Report how many lines of the records contain the word "Linkedin". Give only the number.

:: GIVEN ENTRIES ::

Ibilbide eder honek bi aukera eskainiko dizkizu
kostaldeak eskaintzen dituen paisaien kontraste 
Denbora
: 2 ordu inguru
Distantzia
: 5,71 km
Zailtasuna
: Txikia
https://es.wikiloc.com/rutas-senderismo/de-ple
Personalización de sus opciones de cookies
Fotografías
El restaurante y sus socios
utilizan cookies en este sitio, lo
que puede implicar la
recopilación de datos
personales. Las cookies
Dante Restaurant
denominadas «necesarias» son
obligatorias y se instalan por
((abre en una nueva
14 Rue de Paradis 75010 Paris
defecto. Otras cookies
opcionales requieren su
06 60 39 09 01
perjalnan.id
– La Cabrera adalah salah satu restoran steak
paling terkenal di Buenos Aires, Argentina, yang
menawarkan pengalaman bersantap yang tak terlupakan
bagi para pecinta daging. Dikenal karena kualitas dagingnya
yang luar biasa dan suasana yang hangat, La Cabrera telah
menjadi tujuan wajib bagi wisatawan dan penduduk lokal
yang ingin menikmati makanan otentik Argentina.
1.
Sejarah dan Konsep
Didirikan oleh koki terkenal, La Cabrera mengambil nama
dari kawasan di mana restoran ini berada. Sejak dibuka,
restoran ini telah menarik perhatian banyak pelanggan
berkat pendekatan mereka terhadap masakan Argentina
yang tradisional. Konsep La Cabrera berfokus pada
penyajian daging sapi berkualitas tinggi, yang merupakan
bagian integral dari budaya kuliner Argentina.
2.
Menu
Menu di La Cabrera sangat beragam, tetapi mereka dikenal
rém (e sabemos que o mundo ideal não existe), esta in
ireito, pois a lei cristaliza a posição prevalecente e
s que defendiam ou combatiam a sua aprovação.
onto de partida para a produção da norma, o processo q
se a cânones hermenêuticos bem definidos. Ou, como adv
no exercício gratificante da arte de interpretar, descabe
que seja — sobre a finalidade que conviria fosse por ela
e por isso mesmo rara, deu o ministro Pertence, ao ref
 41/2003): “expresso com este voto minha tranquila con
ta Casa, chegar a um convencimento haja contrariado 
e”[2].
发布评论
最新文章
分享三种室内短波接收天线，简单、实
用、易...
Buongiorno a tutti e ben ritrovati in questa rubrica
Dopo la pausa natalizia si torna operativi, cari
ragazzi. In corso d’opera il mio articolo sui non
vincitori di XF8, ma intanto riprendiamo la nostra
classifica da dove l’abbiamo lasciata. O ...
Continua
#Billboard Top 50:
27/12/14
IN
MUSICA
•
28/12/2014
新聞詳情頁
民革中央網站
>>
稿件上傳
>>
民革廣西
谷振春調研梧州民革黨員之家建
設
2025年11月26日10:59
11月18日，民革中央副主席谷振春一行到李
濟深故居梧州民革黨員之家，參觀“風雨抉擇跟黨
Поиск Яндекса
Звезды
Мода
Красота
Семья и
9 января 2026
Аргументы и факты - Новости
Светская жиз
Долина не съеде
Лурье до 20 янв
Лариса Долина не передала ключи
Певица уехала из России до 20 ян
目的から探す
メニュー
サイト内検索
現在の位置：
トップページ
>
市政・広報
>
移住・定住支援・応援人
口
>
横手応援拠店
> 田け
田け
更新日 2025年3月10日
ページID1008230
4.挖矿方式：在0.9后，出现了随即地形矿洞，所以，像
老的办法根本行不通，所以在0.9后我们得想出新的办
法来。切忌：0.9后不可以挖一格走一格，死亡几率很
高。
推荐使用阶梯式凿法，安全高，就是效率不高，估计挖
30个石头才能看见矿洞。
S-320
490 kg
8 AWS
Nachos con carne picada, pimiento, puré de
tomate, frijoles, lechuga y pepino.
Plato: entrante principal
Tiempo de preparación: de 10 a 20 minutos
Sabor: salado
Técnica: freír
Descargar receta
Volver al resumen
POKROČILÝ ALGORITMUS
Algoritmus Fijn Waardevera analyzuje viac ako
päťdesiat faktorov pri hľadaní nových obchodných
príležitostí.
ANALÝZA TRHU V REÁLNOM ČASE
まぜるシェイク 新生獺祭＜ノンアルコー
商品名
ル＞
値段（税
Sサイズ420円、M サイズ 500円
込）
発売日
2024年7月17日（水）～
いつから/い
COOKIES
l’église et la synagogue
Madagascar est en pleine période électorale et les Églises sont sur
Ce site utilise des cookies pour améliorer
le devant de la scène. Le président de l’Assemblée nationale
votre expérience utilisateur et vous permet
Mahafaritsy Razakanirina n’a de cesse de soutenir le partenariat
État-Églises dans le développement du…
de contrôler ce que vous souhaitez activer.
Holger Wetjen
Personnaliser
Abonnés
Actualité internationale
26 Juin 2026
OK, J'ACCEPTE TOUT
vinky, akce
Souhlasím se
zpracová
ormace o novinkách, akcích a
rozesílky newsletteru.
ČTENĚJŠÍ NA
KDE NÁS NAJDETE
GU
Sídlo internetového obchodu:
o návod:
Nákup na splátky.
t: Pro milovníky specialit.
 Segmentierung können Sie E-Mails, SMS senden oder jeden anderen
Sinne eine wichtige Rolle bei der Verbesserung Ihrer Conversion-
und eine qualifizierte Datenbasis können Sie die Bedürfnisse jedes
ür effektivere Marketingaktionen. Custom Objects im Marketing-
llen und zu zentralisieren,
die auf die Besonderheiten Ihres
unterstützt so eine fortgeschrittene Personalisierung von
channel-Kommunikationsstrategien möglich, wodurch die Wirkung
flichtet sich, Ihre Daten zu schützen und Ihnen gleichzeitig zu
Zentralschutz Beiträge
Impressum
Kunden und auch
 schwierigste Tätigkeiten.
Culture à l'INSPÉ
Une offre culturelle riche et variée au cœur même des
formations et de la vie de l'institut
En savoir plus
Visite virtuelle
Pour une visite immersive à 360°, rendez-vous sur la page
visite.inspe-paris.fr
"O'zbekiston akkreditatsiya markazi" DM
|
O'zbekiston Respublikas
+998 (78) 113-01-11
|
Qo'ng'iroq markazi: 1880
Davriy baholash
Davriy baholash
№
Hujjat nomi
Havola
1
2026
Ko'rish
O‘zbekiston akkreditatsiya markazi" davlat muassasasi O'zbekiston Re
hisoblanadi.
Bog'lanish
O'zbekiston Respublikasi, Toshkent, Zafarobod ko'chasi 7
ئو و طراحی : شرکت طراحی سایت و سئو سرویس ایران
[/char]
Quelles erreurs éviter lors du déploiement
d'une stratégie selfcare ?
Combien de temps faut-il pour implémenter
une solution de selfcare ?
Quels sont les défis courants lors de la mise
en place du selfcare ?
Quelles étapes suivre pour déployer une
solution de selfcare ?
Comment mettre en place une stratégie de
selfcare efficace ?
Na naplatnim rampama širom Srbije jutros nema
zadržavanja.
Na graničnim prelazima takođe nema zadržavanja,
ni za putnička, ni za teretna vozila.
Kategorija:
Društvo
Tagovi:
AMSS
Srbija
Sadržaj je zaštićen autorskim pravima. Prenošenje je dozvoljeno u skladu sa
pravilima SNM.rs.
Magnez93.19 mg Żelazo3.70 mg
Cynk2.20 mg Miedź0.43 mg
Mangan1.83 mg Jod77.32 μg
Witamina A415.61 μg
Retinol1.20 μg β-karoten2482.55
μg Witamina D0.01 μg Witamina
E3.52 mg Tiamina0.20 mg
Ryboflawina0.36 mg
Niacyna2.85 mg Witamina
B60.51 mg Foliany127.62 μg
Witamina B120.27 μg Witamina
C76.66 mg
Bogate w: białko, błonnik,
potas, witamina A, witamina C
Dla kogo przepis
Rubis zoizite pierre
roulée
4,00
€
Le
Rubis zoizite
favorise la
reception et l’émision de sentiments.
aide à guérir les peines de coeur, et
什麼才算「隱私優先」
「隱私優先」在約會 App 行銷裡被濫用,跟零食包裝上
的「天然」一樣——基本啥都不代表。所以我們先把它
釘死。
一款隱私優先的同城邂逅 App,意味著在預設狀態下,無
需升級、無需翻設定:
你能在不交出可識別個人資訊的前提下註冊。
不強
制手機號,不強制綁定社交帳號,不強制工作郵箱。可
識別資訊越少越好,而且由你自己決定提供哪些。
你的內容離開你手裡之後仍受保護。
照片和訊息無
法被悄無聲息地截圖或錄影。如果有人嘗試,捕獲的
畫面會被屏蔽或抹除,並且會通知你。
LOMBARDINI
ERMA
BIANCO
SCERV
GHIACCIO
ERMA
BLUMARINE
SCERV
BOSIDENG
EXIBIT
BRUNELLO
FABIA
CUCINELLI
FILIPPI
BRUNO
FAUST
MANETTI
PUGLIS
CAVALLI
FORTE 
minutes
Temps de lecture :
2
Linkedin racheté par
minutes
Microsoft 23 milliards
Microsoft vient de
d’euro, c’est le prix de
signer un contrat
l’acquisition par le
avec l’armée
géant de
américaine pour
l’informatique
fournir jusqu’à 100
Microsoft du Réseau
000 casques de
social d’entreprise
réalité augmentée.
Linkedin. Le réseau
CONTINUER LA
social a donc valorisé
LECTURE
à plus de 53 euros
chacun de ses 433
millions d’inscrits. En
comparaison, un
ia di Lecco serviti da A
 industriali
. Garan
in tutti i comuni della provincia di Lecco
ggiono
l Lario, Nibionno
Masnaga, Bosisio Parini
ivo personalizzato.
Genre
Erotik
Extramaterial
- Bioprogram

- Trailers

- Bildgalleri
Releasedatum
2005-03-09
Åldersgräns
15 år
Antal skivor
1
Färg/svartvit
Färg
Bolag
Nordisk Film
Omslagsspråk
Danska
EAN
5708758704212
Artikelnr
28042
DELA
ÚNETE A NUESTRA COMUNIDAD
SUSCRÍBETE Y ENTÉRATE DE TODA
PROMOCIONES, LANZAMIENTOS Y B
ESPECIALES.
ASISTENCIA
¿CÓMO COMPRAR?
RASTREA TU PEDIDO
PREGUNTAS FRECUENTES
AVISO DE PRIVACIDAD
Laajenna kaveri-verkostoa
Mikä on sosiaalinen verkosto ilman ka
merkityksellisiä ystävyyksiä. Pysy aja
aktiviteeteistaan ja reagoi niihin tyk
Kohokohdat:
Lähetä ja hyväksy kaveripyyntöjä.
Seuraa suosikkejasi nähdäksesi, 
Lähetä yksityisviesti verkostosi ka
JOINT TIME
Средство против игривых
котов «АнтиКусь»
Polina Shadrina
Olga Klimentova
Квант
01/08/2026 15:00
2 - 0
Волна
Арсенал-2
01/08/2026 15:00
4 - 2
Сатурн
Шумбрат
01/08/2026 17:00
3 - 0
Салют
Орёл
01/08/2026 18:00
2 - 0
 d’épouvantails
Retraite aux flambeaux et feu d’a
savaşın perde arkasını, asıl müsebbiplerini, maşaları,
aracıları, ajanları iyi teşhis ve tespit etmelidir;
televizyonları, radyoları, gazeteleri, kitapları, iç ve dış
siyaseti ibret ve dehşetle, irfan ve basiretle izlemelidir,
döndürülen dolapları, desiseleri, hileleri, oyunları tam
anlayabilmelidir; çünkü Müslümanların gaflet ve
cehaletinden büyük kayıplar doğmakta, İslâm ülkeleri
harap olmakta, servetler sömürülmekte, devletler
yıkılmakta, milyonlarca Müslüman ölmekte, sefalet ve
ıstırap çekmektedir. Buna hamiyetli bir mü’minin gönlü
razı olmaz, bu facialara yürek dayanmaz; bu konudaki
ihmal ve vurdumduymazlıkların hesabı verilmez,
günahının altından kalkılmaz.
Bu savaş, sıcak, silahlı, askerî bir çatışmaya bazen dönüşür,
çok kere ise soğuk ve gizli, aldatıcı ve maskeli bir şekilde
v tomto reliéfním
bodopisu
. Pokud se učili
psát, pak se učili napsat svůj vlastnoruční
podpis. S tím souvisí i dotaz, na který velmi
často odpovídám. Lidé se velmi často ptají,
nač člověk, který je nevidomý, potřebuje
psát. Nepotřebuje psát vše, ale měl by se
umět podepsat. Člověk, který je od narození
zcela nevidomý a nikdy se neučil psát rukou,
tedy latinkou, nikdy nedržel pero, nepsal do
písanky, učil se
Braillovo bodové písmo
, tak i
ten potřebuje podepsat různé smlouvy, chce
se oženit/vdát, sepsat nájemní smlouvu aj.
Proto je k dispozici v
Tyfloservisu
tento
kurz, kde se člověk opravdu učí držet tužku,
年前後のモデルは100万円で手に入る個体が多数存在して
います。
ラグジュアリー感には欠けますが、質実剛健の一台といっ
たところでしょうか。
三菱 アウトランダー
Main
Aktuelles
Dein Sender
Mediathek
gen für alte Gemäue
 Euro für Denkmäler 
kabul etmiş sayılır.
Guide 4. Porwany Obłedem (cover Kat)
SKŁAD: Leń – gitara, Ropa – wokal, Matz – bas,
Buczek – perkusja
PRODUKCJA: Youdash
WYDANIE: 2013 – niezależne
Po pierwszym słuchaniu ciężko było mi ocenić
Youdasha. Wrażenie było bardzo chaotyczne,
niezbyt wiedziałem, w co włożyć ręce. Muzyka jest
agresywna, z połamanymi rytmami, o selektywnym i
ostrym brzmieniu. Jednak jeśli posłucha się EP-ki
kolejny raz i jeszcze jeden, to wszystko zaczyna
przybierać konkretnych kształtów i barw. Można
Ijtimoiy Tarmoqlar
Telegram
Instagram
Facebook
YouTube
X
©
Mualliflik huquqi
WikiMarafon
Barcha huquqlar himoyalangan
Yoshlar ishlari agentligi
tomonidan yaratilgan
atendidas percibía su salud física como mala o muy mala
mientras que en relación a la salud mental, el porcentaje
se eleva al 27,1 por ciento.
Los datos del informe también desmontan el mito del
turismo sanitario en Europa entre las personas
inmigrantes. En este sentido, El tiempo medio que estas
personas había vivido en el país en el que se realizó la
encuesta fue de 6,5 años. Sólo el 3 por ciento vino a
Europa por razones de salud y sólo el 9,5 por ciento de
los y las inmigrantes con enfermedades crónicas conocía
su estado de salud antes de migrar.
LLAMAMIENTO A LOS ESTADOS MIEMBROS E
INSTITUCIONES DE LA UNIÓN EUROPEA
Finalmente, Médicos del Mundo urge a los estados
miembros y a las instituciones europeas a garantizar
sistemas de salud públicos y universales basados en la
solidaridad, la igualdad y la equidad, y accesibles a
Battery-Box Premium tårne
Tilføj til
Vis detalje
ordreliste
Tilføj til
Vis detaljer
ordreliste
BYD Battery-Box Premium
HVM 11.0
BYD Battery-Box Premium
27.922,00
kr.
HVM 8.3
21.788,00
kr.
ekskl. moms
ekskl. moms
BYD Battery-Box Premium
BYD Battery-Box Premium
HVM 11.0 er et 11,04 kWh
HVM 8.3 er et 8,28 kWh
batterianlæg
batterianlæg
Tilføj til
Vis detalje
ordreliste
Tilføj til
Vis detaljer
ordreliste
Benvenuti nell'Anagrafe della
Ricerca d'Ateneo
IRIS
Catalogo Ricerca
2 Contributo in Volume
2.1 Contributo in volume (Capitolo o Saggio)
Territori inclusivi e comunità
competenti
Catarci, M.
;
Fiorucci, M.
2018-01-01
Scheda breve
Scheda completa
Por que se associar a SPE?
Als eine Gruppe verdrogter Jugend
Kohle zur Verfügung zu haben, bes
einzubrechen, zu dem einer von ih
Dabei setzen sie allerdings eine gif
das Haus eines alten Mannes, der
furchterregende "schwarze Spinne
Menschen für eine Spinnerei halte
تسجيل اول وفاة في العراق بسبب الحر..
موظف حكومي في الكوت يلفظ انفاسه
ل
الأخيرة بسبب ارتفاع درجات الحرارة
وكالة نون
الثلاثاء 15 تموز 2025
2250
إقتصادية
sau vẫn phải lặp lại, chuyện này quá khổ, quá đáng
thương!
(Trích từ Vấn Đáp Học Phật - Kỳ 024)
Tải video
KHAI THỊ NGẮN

:::

__FINISHED EXERCISE__: 2